* [Instructions for the task] Reproduce each record below in full, word for word, without images.

....................

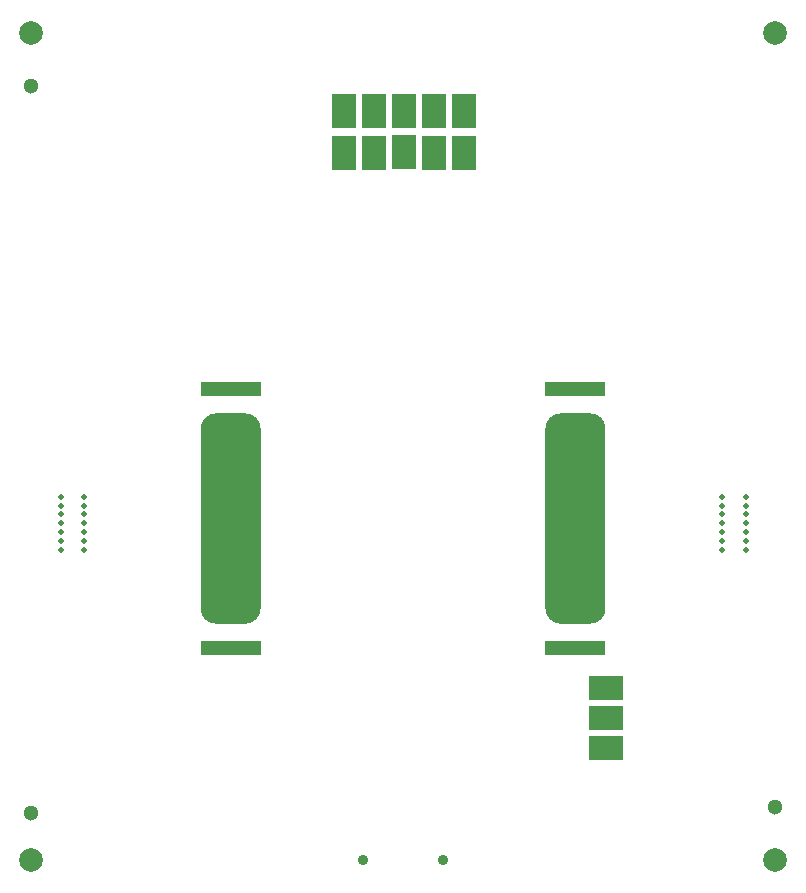
<source format=gbr>
G04 #@! TF.GenerationSoftware,KiCad,Pcbnew,(5.1.12-1-10_14)*
G04 #@! TF.CreationDate,2021-12-02T19:43:45-05:00*
G04 #@! TF.ProjectId,blinky,626c696e-6b79-42e6-9b69-6361645f7063,rev?*
G04 #@! TF.SameCoordinates,Original*
G04 #@! TF.FileFunction,Soldermask,Bot*
G04 #@! TF.FilePolarity,Negative*
%FSLAX46Y46*%
G04 Gerber Fmt 4.6, Leading zero omitted, Abs format (unit mm)*
G04 Created by KiCad (PCBNEW (5.1.12-1-10_14)) date 2021-12-02 19:43:45*
%MOMM*%
%LPD*%
G01*
G04 APERTURE LIST*
%ADD10C,1.300000*%
%ADD11C,0.500000*%
%ADD12R,3.000000X2.000000*%
%ADD13C,0.900000*%
%ADD14R,5.080000X1.270000*%
%ADD15R,2.000000X3.000000*%
%ADD16C,2.000000*%
G04 APERTURE END LIST*
D10*
G04 #@! TO.C,H9*
X221500000Y-106000000D03*
G04 #@! TD*
G04 #@! TO.C,H8*
X158500000Y-106500000D03*
G04 #@! TD*
G04 #@! TO.C,H7*
X158500000Y-45000000D03*
G04 #@! TD*
D11*
G04 #@! TO.C,H6*
X219000000Y-79750000D03*
X219000000Y-83500000D03*
X219000000Y-83500000D03*
X219000000Y-81250000D03*
X219000000Y-82750000D03*
X219000000Y-82000000D03*
X219000000Y-80500000D03*
X219000000Y-84250000D03*
X217000000Y-84250000D03*
X217000000Y-80500000D03*
X217000000Y-82000000D03*
X217000000Y-82750000D03*
X217000000Y-81250000D03*
X217000000Y-83500000D03*
X217000000Y-83500000D03*
X217000000Y-79750000D03*
G04 #@! TD*
G04 #@! TO.C,H5*
X163000000Y-79750000D03*
X163000000Y-83500000D03*
X163000000Y-83500000D03*
X163000000Y-81250000D03*
X163000000Y-82750000D03*
X163000000Y-82000000D03*
X163000000Y-80500000D03*
X163000000Y-84250000D03*
X161000000Y-84250000D03*
X161000000Y-80500000D03*
X161000000Y-82000000D03*
X161000000Y-82750000D03*
X161000000Y-81250000D03*
X161000000Y-83500000D03*
X161000000Y-83500000D03*
X161000000Y-79750000D03*
G04 #@! TD*
D12*
G04 #@! TO.C,J2*
X207200000Y-101040000D03*
X207200000Y-98500000D03*
X207200000Y-95960000D03*
G04 #@! TD*
D13*
G04 #@! TO.C,SW2*
X193400000Y-110500000D03*
X186600000Y-110500000D03*
G04 #@! TD*
D14*
G04 #@! TO.C,BT2*
X175400000Y-70615000D03*
X175400000Y-92585000D03*
G36*
G01*
X174130000Y-72700000D02*
X176670000Y-72700000D01*
G75*
G02*
X177940000Y-73970000I0J-1270000D01*
G01*
X177940000Y-89230000D01*
G75*
G02*
X176670000Y-90500000I-1270000J0D01*
G01*
X174130000Y-90500000D01*
G75*
G02*
X172860000Y-89230000I0J1270000D01*
G01*
X172860000Y-73970000D01*
G75*
G02*
X174130000Y-72700000I1270000J0D01*
G01*
G37*
G04 #@! TD*
G04 #@! TO.C,BT1*
X204600000Y-92585000D03*
X204600000Y-70615000D03*
G36*
G01*
X205870000Y-90500000D02*
X203330000Y-90500000D01*
G75*
G02*
X202060000Y-89230000I0J1270000D01*
G01*
X202060000Y-73970000D01*
G75*
G02*
X203330000Y-72700000I1270000J0D01*
G01*
X205870000Y-72700000D01*
G75*
G02*
X207140000Y-73970000I0J-1270000D01*
G01*
X207140000Y-89230000D01*
G75*
G02*
X205870000Y-90500000I-1270000J0D01*
G01*
G37*
G04 #@! TD*
D15*
G04 #@! TO.C,J1*
X185020000Y-50616000D03*
X185020000Y-47080000D03*
X187560000Y-50616000D03*
X187560000Y-47080000D03*
X190100000Y-50596000D03*
X190100000Y-47080000D03*
X192640000Y-50616000D03*
X192640000Y-47080000D03*
X195180000Y-50616000D03*
X195180000Y-47080000D03*
G04 #@! TD*
D16*
G04 #@! TO.C,H4*
X221500000Y-110500000D03*
G04 #@! TD*
G04 #@! TO.C,H3*
X221500000Y-40500000D03*
G04 #@! TD*
G04 #@! TO.C,H2*
X158500000Y-110500000D03*
G04 #@! TD*
G04 #@! TO.C,H1*
X158500000Y-40500000D03*
G04 #@! TD*
M02*

</source>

....................

* [Answer box]
<source format=gbr>
G04 #@! TF.GenerationSoftware,KiCad,Pcbnew,(5.1.12-1-10_14)*
G04 #@! TF.CreationDate,2021-12-02T19:43:45-05:00*
G04 #@! TF.ProjectId,blinky,626c696e-6b79-42e6-9b69-6361645f7063,rev?*
G04 #@! TF.SameCoordinates,Original*
G04 #@! TF.FileFunction,Soldermask,Bot*
G04 #@! TF.FilePolarity,Negative*
%FSLAX46Y46*%
G04 Gerber Fmt 4.6, Leading zero omitted, Abs format (unit mm)*
G04 Created by KiCad (PCBNEW (5.1.12-1-10_14)) date 2021-12-02 19:43:45*
%MOMM*%
%LPD*%
G01*
G04 APERTURE LIST*
%ADD10C,1.300000*%
%ADD11C,0.500000*%
%ADD12R,3.000000X2.000000*%
%ADD13C,0.900000*%
%ADD14R,5.080000X1.270000*%
%ADD15R,2.000000X3.000000*%
%ADD16C,2.000000*%
G04 APERTURE END LIST*
D10*
G04 #@! TO.C,H9*
X221500000Y-106000000D03*
G04 #@! TD*
G04 #@! TO.C,H8*
X158500000Y-106500000D03*
G04 #@! TD*
G04 #@! TO.C,H7*
X158500000Y-45000000D03*
G04 #@! TD*
D11*
G04 #@! TO.C,H6*
X219000000Y-79750000D03*
X219000000Y-83500000D03*
X219000000Y-83500000D03*
X219000000Y-81250000D03*
X219000000Y-82750000D03*
X219000000Y-82000000D03*
X219000000Y-80500000D03*
X219000000Y-84250000D03*
X217000000Y-84250000D03*
X217000000Y-80500000D03*
X217000000Y-82000000D03*
X217000000Y-82750000D03*
X217000000Y-81250000D03*
X217000000Y-83500000D03*
X217000000Y-83500000D03*
X217000000Y-79750000D03*
G04 #@! TD*
G04 #@! TO.C,H5*
X163000000Y-79750000D03*
X163000000Y-83500000D03*
X163000000Y-83500000D03*
X163000000Y-81250000D03*
X163000000Y-82750000D03*
X163000000Y-82000000D03*
X163000000Y-80500000D03*
X163000000Y-84250000D03*
X161000000Y-84250000D03*
X161000000Y-80500000D03*
X161000000Y-82000000D03*
X161000000Y-82750000D03*
X161000000Y-81250000D03*
X161000000Y-83500000D03*
X161000000Y-83500000D03*
X161000000Y-79750000D03*
G04 #@! TD*
D12*
G04 #@! TO.C,J2*
X207200000Y-101040000D03*
X207200000Y-98500000D03*
X207200000Y-95960000D03*
G04 #@! TD*
D13*
G04 #@! TO.C,SW2*
X193400000Y-110500000D03*
X186600000Y-110500000D03*
G04 #@! TD*
D14*
G04 #@! TO.C,BT2*
X175400000Y-70615000D03*
X175400000Y-92585000D03*
G36*
G01*
X174130000Y-72700000D02*
X176670000Y-72700000D01*
G75*
G02*
X177940000Y-73970000I0J-1270000D01*
G01*
X177940000Y-89230000D01*
G75*
G02*
X176670000Y-90500000I-1270000J0D01*
G01*
X174130000Y-90500000D01*
G75*
G02*
X172860000Y-89230000I0J1270000D01*
G01*
X172860000Y-73970000D01*
G75*
G02*
X174130000Y-72700000I1270000J0D01*
G01*
G37*
G04 #@! TD*
G04 #@! TO.C,BT1*
X204600000Y-92585000D03*
X204600000Y-70615000D03*
G36*
G01*
X205870000Y-90500000D02*
X203330000Y-90500000D01*
G75*
G02*
X202060000Y-89230000I0J1270000D01*
G01*
X202060000Y-73970000D01*
G75*
G02*
X203330000Y-72700000I1270000J0D01*
G01*
X205870000Y-72700000D01*
G75*
G02*
X207140000Y-73970000I0J-1270000D01*
G01*
X207140000Y-89230000D01*
G75*
G02*
X205870000Y-90500000I-1270000J0D01*
G01*
G37*
G04 #@! TD*
D15*
G04 #@! TO.C,J1*
X185020000Y-50616000D03*
X185020000Y-47080000D03*
X187560000Y-50616000D03*
X187560000Y-47080000D03*
X190100000Y-50596000D03*
X190100000Y-47080000D03*
X192640000Y-50616000D03*
X192640000Y-47080000D03*
X195180000Y-50616000D03*
X195180000Y-47080000D03*
G04 #@! TD*
D16*
G04 #@! TO.C,H4*
X221500000Y-110500000D03*
G04 #@! TD*
G04 #@! TO.C,H3*
X221500000Y-40500000D03*
G04 #@! TD*
G04 #@! TO.C,H2*
X158500000Y-110500000D03*
G04 #@! TD*
G04 #@! TO.C,H1*
X158500000Y-40500000D03*
G04 #@! TD*
M02*

</source>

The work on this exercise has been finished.